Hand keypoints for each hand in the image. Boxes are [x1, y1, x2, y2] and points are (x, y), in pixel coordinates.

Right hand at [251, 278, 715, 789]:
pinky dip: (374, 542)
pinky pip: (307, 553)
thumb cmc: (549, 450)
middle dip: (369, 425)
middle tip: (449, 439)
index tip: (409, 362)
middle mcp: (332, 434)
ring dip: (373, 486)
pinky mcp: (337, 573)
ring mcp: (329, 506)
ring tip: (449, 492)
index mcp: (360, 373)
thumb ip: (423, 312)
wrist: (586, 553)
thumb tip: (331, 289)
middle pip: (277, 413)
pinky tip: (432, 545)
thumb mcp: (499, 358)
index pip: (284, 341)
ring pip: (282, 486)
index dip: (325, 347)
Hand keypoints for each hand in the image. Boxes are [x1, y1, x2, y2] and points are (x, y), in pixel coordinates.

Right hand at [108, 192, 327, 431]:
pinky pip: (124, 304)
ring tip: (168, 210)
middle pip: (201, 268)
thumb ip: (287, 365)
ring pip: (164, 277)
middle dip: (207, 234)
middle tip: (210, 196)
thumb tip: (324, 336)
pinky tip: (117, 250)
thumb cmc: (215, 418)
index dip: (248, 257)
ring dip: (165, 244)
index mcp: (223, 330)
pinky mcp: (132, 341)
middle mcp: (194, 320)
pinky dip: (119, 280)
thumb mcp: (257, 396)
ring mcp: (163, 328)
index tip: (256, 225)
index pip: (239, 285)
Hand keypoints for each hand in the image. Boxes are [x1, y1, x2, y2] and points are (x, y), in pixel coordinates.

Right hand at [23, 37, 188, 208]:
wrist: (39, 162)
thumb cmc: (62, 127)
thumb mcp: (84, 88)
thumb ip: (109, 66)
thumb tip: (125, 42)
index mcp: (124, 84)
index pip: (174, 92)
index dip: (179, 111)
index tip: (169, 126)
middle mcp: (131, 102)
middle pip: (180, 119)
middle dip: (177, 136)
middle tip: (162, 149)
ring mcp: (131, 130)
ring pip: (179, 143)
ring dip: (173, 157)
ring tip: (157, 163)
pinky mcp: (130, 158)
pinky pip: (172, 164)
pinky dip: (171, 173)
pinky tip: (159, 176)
——
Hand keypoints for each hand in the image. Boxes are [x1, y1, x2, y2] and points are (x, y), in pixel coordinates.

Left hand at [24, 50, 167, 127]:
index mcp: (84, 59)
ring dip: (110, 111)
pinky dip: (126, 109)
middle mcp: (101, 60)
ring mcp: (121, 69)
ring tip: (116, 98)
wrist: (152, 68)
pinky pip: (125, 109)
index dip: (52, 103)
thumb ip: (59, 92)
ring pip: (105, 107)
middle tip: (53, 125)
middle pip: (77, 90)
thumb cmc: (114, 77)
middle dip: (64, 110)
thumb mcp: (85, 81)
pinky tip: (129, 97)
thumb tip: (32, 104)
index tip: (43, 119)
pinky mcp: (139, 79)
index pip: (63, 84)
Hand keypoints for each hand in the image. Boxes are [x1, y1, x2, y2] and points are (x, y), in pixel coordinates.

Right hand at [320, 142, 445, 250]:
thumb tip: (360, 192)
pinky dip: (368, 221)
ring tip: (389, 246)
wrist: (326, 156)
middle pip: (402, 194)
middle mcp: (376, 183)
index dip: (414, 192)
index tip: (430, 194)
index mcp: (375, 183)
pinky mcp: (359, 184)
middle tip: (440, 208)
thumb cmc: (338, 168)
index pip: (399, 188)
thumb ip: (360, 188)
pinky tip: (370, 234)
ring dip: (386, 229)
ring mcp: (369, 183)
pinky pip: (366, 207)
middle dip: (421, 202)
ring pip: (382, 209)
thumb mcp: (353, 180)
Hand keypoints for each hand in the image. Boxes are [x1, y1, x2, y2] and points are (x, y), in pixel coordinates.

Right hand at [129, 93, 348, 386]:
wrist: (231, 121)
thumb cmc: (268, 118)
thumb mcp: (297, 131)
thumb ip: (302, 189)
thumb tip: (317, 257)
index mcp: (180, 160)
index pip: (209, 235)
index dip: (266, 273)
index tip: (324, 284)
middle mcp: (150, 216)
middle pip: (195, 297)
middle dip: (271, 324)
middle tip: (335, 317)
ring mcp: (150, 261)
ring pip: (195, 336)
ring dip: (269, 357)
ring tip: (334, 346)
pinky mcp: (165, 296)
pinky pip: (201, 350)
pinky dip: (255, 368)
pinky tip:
——
Required work: Looking at the entries above, can you reproduce exactly the lines from the one that holds "thumb cmc: (215, 418)" through the one that holds "pinky tip: (159, 176)", and only those?

Task solution:
thumb cmc: (215, 418)
index dip: (248, 257)
ring dip: (165, 244)
index mcp: (223, 330)
pinky mcp: (132, 341)
middle mcp: (194, 320)
pinky dip: (119, 280)
thumb mcp: (257, 396)
ring mcp: (163, 328)
index tip: (256, 225)
index pip: (239, 285)
Hand keypoints for each hand in the image. Boxes are [x1, y1, x2, y2] and points are (x, y), in pixel coordinates.

Right hand at [23, 37, 188, 208]:
wrist: (39, 162)
thumb cmc: (62, 127)
thumb mcp: (84, 88)
thumb ip: (109, 66)
thumb tip: (125, 42)
index mcp: (124, 84)
index pip: (174, 92)
index dip: (179, 111)
index tip: (169, 126)
middle mcp: (131, 102)
middle pip: (180, 119)
middle dip: (177, 136)
middle tip: (162, 149)
ring mcp: (131, 130)
ring pip: (179, 143)
ring dip: (173, 157)
ring tip: (157, 163)
pinky mcp: (130, 158)
pinky pip: (172, 164)
pinky dip: (171, 173)
pinky tip: (159, 176)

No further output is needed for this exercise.